Habis gelap, terbitlah terang, dewasa ini melekat erat pada konteks Covid-19. Aliran habis gelap, terbitlah terang menjadi lebih mainstraim, menjadi sosok feminis dalam cerita bersejarah abad ini. Habis gelap, terbitlah terang terbentuk dan dibentuk melalui kolaborasi kreasi bersama oleh masyarakat berpikir serta para pengusaha industri pariwista dan hospitaliti. Senadi, perspektif religiusitas menjadi cakrawala yang menyejukan hati, lebih berani, lebih bergairah, dan berhasrat untuk berwisata kembali. Begitulah pengaruh kuat pencitraan kegiatan berwisata, menguatkan iman untuk menjadi lebih manusiawi, memberi warna-warni pada kolaborasi kreasi bersama. Kolaborasi kreasi bersama menjadi lebih kukuh dengan balutan ikatan emosional, terkait dengan sistem kepercayaan, nilai sosial, norma susila, dan kerangka pengalaman. Dengan tambahan elemen teknologi komunikasi dan informasi, kolaborasi kreasi bersama diakomodasi oleh figur aktif yang dibangunkan oleh masyarakat awam, yang dalam bahasa kekinian ilmu Marketing disebut sebagai influencer.

Influencer mencairkan kebekuan maskulinitas penguasaan sentralisasi industri. Dalam industri pariwisata dan hospitaliti, influencer berperan sebagai pembetuk tren masa kini, lahir dari cerita tertukar luggage oranye, foto-foto Bo dan Si Git para sahabat-sahabat bernyanyi berjalan menuju taman rekreasi, maka Alam Raya pun tersenyum. Setangkai bunga dilekatkan ditelingan kanan, cap entri biru melekat tak memudar sehari setelah perjalanan melihat hewan liar. 
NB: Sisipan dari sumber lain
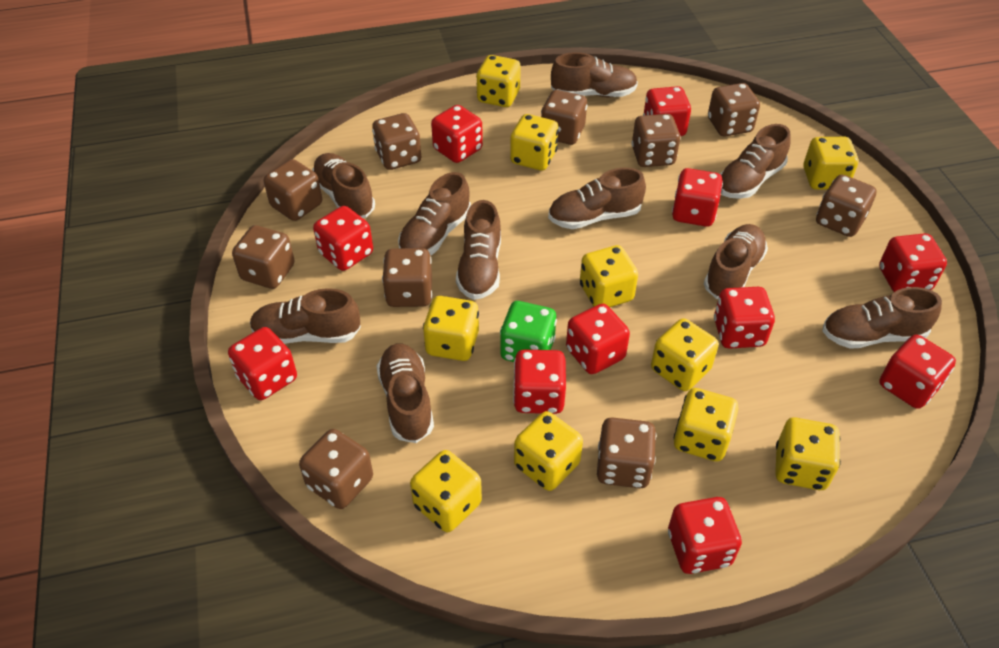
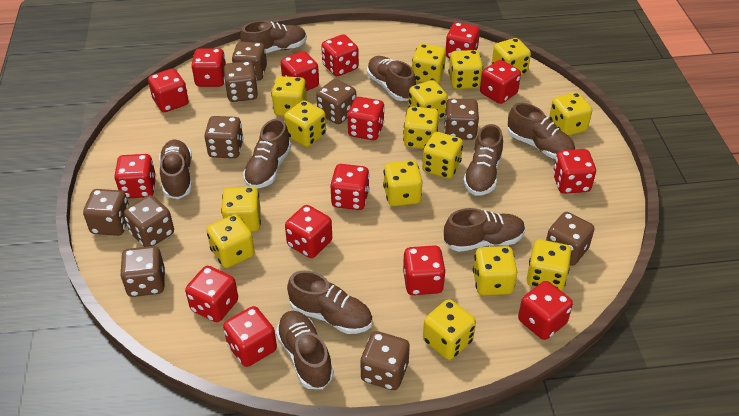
brown shoe: 10 -> 9
green dice: 1 -> 0
red dice: 11 -> 15
yellow dice: 10 -> 15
Mengejutkan namun tak mengherankan peranan influencer bahkan dalam dekade sebelum Covid-19 tertapis dalam seleksi alam. Namun Covid-19 begitu hebat, secara perlahan-lahan, influencer sekarang ini menjamur, namun puritas pengaruh tak menjadi kuat dan tak terarah. Banyak kajian mendalami isu ini, namun sayangnya masih pada tataran permukaan. Selain seleksi alam, dewasa ini untuk menjadi Influencer memerlukan akar berpijak genuitas dan autentik. Ikatan emosional dan nadi berpijak genuitas dan autentik mengkuhkan influencer dalam perspektif kolaborasi kreasi bersama. Terarah disebabkan aspek relasionalitas, relatable, dekat dengan cerita dramatis namun tak mengada-ada, cerita pengalaman melakukan perjalanan yang masuk akal. Relevansi cerita Si Git dengan para sahabat-sahabat terbang pergi kesuatu pulau diakhir tahun 2009 mengandung aspek non-aktor influencer, berpijak pada cerita relasionalitas, relatable, dekat dengan cerita dramatis khas dalam perjalanan menuju destinasi, menikmati atraksi pariwisata, mengkonsumsi makanan khas lokal, menyapa orang asing yang telah salah mengambil luggage oranye Bo yang super jelek itu.

Bacaan lebih lanjut:

Handayani, B. (2018). The Paradox of Authenticity and Its Implications for Contemporary and “Bizarre” Tourism Campaigns. In Global Observations of the Influence of Culture on Consumer Buying Behavior (pp. 48-65). IGI Global.

Bintang Handayani, Ph.D adalah seorang pecinta hewan dan Dosen senior.